Bonginkosi Thusi wades through Kosi Bay on his way to school. Some children who live in the area have to cross crocodile- and hippo-infested waters to get to school. /Thuli Dlamini
Bonginkosi Thusi wades through Kosi Bay on his way to school. Some children who live in the area have to cross crocodile- and hippo-infested waters to get to school. /Thuli Dlamini

It took a lot of work, vision and chutzpah to build the first school in Natal, a place called Umlazi Mission School.

The school, according to Rule of Fear, a biography of King Dingane, opened its doors on February 22 1836 to 12 pupils - one of them white. The school was merely the shade of a large tree and the earth - the letters written in the sand, for an A-B-C book.

These were tough times. King Dingane, who had granted the missionaries Charles Adams and George Champion permission to start schools in Natal, and later in his own backyard in Zululand, would later change his mind and burn them down, these fledgling citadels of enlightenment.

He would later kill black people who had embraced Christianity and Western education.

King Dingane had suddenly woken up to the realisation that religion and education could be the ploys the colonialists used to lull indigenous people into submission - before taking their land.

He had been told by one Jacob Msimbithi, originally from Xhosaland, that's how the colonisers had conquered and subjugated the various Xhosa kingdoms.

A lot of water has passed under the bridge. Indigenous kingdoms no longer exist. Even the British Empire that smashed them is but a shadow of its former self. That's how history works - it has a wheel that keeps turning. At any rate, while the colonialists were still in charge, the indigenous person felt their presence. He was at their mercy.

Just when the indigenous people thought colonialism was coming to an end, a more insidious regime took over in 1948. The National Party's ascendency to power took the violent, racist rule started by the British colonialists to a new, evil level.

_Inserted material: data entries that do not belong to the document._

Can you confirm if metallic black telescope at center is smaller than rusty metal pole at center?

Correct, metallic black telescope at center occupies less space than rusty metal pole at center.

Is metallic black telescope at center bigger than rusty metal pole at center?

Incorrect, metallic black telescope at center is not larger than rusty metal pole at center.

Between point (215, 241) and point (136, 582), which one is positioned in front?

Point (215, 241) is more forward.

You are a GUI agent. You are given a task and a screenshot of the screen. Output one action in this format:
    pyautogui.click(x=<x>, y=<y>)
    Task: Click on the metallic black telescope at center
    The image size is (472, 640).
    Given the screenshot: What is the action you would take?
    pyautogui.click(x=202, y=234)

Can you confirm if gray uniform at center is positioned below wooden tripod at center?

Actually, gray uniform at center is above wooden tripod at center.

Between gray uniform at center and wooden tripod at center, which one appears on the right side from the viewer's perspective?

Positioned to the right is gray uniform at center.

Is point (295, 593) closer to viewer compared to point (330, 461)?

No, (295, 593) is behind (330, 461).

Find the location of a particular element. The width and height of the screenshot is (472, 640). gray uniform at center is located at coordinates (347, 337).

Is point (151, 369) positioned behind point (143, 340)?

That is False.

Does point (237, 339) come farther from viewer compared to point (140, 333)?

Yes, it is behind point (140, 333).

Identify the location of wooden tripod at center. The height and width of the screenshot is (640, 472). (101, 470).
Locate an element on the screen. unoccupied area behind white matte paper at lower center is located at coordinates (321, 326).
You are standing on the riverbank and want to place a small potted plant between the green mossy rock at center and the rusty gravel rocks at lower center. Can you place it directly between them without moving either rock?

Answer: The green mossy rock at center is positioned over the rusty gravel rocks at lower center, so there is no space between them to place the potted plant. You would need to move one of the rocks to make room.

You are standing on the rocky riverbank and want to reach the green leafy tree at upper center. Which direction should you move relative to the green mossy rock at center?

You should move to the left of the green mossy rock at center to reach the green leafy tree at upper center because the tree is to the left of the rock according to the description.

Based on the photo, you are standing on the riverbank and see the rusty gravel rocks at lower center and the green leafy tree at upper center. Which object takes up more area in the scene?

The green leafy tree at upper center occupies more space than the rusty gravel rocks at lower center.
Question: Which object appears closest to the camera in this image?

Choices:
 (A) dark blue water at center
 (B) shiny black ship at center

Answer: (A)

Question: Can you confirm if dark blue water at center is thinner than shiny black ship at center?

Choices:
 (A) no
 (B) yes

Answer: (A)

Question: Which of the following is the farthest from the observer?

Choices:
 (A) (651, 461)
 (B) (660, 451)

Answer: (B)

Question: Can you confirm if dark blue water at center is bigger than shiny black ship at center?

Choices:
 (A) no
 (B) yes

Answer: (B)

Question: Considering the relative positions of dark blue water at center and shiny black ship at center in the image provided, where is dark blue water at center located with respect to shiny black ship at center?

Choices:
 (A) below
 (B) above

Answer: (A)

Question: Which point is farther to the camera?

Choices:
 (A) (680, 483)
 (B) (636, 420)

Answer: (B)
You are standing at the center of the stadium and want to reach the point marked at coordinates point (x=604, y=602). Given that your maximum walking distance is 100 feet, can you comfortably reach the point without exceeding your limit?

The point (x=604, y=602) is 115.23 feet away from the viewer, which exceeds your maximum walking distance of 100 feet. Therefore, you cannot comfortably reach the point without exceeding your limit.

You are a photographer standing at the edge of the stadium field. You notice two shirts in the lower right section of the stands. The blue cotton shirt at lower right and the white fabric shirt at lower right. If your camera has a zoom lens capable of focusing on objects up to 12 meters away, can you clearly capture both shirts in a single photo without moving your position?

Reeling from these combined blows, indigenous people - in the absence of any other viable alternatives - began to embrace Western education as their salvation from the jackboot of oppression.

Yes, they fought that the education being given to them be meaningful, and not be yet another means to make them semi-literate drawers of water and hewers of wood. These thoughts came to me just as soon as I'd finished reading this Peter Becker biography on King Dingane.

I couldn't help but ruminate on my people's long, drawn-out struggle for a better, meaningful education. The lives we have lost in this struggle.

It is painful that almost 200 years later, thousands of black children are still learning from under trees.

One of the weekend papers ran a touching story about children who live on an island in Kosi Bay and have to cross crocodile- and hippo-infested waters every day to get to school.

Yes, the story in the paper has a nice ending: the KwaZulu-Natal education department has just unveiled an aluminium ferry that will get the children to and from the island. Let's give praise where it is due. Well done.

One hopes that this success story will be an inspiration to other local government agencies to step into the breach - build schools, repair schools that need to be repaired, help with the transportation of the needy.

Education, as I keep saying, might just be this country's salvation. We ignore it at our own peril.